Por lo anterior, se siente una atmósfera mística cuando hablamos de Chapultepec, aunque no me refiero a la irónica ausencia de chapulines hoy día. Es un lugar que, al igual que el Zócalo, sirve como referente para los habitantes de Ciudad de México. Todos lo conocemos, hemos caminados por sus senderos, nos hemos sentado a contemplar sus lagos o hemos comido ahí chicharrones preparados o hot dogs de carrito. Hemos hecho pícnics en sus prados, donde quedamos a merced de atrevidas ardillas y hormigas, visitado asombrados su zoológico, recorrido con vehemencia las salas de sus museos o nos hemos remojado en sus fuentes, por accidente o a propósito, para intentar apaciguar el calor veraniego.

Se trata de uno de los espacios más queridos y por el cual nos sentimos muy afortunados los capitalinos. Cada quien tiene una historia que contar y que pasó bajo la sombra de sus árboles, algunos de ellos centenarios, como El Sargento, que pude conocer gracias a una novia que me llevó hasta él en uno de nuestros primeros paseos juntos, desde la Puerta de las Flores, pasando por los baños de Moctezuma, hasta los pies de este señorial ahuehuete.

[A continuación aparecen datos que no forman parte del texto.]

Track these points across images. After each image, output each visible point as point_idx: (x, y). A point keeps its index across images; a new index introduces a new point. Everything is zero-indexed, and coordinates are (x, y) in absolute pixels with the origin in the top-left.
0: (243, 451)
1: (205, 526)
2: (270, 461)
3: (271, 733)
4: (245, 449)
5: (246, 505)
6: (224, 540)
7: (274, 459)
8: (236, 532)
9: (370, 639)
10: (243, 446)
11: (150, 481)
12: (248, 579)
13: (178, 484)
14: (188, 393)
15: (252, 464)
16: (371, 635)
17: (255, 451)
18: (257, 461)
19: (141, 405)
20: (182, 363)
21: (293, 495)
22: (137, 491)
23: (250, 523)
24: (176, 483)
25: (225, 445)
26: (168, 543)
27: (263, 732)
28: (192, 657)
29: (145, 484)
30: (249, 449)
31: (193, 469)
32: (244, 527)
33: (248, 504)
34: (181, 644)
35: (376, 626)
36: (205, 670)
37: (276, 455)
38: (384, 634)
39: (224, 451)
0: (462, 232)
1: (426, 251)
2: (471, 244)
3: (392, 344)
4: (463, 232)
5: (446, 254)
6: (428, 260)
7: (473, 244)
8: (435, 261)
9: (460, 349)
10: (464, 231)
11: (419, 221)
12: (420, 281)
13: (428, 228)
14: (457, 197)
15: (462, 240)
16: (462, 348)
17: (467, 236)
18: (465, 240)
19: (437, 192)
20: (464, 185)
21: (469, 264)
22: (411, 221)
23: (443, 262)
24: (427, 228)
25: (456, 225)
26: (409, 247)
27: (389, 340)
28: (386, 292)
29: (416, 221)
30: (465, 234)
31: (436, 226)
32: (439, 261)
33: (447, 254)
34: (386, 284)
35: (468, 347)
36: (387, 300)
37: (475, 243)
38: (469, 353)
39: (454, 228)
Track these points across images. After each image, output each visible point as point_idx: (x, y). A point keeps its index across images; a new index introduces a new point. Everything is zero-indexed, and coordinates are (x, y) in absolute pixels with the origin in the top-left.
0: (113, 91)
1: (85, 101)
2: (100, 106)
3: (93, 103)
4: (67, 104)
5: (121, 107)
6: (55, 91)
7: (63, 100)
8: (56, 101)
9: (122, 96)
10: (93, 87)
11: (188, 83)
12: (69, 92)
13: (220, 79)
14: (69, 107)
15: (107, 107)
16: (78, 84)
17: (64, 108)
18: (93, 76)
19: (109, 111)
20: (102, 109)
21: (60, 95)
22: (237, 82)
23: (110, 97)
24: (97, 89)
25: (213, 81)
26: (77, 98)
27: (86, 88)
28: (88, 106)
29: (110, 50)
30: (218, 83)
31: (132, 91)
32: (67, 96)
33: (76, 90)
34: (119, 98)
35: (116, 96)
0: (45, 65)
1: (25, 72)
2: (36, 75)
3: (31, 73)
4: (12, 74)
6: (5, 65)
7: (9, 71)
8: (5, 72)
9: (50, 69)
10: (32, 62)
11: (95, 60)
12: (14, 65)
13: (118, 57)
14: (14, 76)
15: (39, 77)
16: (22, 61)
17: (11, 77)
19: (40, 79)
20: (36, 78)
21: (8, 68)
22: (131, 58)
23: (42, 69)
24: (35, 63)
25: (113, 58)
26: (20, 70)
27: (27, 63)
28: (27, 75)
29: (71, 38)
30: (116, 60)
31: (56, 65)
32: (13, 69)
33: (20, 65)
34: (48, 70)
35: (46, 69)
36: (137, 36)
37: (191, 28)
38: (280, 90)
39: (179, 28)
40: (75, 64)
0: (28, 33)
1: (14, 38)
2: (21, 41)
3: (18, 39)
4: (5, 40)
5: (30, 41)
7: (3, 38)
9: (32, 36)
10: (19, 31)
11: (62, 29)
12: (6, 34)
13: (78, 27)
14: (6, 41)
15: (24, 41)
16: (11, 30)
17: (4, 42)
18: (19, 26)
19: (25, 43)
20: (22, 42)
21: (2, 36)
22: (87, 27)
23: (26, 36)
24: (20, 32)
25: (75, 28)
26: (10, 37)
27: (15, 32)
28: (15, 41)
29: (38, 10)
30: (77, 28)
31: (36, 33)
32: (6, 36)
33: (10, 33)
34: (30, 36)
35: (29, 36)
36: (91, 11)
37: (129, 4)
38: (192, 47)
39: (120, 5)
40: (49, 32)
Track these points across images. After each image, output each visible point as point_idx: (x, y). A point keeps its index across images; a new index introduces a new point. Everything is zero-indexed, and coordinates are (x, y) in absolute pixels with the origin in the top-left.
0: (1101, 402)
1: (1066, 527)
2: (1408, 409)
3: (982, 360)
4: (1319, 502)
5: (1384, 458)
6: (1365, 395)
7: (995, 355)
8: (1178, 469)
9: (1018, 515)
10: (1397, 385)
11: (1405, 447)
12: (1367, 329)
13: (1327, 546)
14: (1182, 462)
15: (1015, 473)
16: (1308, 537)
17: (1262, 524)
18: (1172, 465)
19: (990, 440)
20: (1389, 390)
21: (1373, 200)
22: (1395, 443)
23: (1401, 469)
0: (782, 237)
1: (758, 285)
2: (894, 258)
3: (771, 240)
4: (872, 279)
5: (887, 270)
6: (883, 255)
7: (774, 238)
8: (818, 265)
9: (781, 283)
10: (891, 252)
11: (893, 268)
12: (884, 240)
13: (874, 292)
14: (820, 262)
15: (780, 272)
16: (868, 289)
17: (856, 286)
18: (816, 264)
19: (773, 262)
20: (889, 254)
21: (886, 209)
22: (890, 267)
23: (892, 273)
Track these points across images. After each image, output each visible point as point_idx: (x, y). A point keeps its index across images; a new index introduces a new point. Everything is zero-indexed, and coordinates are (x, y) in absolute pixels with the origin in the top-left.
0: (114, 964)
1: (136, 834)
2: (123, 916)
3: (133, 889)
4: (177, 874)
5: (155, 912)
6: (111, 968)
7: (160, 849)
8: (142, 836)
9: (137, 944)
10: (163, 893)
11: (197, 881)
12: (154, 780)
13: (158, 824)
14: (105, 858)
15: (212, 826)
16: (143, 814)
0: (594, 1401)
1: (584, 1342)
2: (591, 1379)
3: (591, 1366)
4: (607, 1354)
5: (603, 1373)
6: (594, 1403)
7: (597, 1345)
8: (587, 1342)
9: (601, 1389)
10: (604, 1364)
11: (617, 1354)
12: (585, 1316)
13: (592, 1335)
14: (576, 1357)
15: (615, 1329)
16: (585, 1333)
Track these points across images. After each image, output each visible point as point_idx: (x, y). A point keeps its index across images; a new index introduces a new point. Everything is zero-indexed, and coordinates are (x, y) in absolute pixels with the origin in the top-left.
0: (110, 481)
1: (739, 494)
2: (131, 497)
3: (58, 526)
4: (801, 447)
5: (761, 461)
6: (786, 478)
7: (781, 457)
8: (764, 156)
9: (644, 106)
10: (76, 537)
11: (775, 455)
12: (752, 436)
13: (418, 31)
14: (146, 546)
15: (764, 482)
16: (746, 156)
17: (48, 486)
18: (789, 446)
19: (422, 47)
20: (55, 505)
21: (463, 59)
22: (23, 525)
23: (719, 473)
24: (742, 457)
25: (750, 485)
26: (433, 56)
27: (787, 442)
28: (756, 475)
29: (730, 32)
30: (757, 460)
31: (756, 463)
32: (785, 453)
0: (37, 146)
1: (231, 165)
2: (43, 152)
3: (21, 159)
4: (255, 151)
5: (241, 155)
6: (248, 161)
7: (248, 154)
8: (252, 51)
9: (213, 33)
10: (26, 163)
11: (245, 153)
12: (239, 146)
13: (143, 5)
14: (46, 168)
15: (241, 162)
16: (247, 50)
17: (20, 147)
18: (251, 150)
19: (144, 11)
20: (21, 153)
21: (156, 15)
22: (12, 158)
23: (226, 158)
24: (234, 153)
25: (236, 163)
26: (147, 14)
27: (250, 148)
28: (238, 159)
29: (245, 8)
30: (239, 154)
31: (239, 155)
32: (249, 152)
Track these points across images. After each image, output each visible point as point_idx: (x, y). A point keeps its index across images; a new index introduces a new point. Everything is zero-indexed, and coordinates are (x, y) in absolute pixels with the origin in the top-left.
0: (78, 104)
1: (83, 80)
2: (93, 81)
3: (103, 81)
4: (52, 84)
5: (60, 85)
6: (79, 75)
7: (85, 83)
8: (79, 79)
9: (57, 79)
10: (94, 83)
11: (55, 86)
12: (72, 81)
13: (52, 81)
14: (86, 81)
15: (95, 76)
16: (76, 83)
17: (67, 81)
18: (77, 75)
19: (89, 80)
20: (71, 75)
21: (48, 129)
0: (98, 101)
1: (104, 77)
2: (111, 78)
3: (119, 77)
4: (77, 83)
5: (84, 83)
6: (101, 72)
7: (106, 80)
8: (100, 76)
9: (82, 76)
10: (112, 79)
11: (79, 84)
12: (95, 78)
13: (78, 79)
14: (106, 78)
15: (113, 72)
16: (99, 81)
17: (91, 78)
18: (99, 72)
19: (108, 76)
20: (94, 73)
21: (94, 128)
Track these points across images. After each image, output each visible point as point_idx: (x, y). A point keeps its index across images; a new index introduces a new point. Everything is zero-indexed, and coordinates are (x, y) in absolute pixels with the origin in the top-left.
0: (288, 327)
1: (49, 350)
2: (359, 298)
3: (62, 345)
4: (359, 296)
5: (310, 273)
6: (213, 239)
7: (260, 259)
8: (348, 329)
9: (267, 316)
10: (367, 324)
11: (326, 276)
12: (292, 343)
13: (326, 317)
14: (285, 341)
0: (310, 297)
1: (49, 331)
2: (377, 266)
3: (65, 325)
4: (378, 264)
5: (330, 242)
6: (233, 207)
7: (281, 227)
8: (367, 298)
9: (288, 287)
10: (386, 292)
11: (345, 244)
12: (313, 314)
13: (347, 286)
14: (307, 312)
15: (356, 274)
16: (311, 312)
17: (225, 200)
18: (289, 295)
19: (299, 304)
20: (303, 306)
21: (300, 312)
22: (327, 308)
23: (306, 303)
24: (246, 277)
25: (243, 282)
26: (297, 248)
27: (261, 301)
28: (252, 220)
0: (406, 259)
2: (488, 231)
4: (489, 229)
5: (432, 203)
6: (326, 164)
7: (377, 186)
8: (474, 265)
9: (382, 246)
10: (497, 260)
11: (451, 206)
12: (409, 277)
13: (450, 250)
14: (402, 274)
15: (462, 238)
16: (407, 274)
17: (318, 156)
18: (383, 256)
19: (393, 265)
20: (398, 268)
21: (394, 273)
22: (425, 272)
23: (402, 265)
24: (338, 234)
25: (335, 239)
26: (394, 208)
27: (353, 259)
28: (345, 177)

También en ese lugar admiré una recién inaugurada obra maestra de la arquitectura mexicana, una de las que más me han impresionado, el Museo Tamayo Arte Contemporáneo, de Teodoro González de León y Abraham Zabludovsky. Fue tal vez uno de los espacios que sembró en mí cierto gusto por el manejo de los espacios artificiales insertos en un contexto natural, aun entre los límites de una megalópolis. Con el tiempo, Chapultepec se ha convertido en un muestrario de grandes obras arquitectónicas y cada vez se suman más a su repertorio.

Hay muchas evocaciones que nos provoca Chapultepec. No es sólo el lugar sagrado del cual se abastecieron de agua fresca los habitantes de Tenochtitlan o donde se peleó con brío, según la historia que nos han contado, contra un invasor superior en fuerza y codicia. Es mucho más que la morada imperial de Maximiliano de Habsburgo o la residencia presidencial que mandó construir Lázaro Cárdenas en los terrenos del rancho La Hormiga. Es el pasado y presente de tantas generaciones que han dejado sus recuerdos en él y se han llevado algo a cambio: un primer beso, un momento de paz o las risas de los hijos y nietos.

Tal vez ya no encontremos tantos chapulines en él y nos cuestionemos el porqué de su apelativo. Quizá ya no nos acompañen las mismas personas con las que hicimos nuestra propia historia al recorrerlo. Lo que sí podemos dar por seguro, a pesar de todos los cambios cosméticos que se le han hecho, es que el bosque de Chapultepec, con sus carritos y puestos de comida, con sus lanchas y trenes en desuso, con sus museos y restaurantes de prestigio, con un simple algodón de azúcar y las ganas imperecederas de caminar por él, siempre será el parque favorito de los capitalinos.